運命的政略結婚~白衣の悪魔に魅入られて~
「本当に、食べたり飲んだりしてるだけでいいんだよね?」
「ああ。俺も母さんが心配だから、適当に挨拶を済ませて早く切り上げるつもりだ」
「ならよかった」
父に連れられてこういうパーティーに参加したことが数回あるけれど、大人たちの汚い見栄や媚や皮肉にあふれていて、居心地が悪くて仕方ない。
ただ食事はいいものが出るので、今回もそれだけを楽しみにしている。
会場に着くと、すでに数百名の人々が集まって、思い思いに挨拶を交わしたり談笑したりしていた。
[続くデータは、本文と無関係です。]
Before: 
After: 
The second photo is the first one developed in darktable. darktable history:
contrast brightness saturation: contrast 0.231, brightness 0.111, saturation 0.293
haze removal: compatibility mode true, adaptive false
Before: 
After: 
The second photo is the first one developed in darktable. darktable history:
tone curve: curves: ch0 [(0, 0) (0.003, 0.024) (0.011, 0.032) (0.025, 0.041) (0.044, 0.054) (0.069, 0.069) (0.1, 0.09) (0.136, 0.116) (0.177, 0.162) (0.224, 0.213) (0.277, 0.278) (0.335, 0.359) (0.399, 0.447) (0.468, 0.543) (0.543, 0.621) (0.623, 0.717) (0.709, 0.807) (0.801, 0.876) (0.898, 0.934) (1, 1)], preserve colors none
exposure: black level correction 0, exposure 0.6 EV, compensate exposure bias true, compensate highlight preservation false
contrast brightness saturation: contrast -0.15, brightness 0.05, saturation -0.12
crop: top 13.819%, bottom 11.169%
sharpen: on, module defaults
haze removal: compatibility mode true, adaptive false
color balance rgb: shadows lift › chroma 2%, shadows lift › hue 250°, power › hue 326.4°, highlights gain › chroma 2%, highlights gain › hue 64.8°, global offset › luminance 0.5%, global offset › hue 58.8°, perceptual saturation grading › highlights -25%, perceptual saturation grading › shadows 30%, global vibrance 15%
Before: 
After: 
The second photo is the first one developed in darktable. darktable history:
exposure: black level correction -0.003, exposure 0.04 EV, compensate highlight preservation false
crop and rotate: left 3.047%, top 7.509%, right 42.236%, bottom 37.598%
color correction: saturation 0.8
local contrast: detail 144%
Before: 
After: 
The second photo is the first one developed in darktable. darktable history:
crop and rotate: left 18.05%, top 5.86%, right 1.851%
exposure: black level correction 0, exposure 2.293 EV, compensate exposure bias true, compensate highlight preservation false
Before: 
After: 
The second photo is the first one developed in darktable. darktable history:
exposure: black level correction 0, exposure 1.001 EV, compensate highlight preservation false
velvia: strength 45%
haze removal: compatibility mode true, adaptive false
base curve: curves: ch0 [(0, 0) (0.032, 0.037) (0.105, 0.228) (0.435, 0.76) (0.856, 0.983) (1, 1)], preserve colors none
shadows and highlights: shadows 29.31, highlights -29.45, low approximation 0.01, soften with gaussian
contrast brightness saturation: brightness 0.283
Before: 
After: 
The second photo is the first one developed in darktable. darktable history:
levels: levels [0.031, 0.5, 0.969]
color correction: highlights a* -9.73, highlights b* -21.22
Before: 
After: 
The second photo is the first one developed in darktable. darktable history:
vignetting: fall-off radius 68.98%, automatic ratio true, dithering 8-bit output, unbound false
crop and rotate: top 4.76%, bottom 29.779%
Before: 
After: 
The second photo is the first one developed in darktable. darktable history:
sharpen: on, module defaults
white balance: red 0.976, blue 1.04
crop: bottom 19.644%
大きなシャンデリアの下にステージといくつかのテーブルが置かれ、ホテルの従業員が忙しく料理の準備をしている。
そんななか、父が会場内に知った顔を見つけたらしく、片手を上げながらひとりの初老男性の方へ近づいて行った。
「どうも、いらしてたんですか中谷(なかたに)先生」
「おお、神鳥。どうだ、藍澤は元気でやってるか?」
いきなり会話の中に“藍澤”という名が登場して、私の耳がダンボになった。
この中谷という人は、藍澤先生と知り合いのようだ。先生ということは、おそらく彼も医師なのだろう。